**Assignment:** Each line from the line containing "moderno ed elegante, è anche più facile da" through the last line of the entries is to be reproduced exactly as it stands.

Extracted page text data:
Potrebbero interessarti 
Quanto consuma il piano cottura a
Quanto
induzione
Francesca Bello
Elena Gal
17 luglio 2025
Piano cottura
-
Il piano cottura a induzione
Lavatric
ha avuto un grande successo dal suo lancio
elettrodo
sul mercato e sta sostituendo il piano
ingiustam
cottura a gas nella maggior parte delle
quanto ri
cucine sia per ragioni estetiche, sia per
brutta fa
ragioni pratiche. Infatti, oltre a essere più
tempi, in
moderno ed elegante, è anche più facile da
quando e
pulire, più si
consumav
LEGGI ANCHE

**Task answer:**
moderno ed elegante, è anche più facile da
quando e
pulire, più si
consumav
LEGGI ANCHE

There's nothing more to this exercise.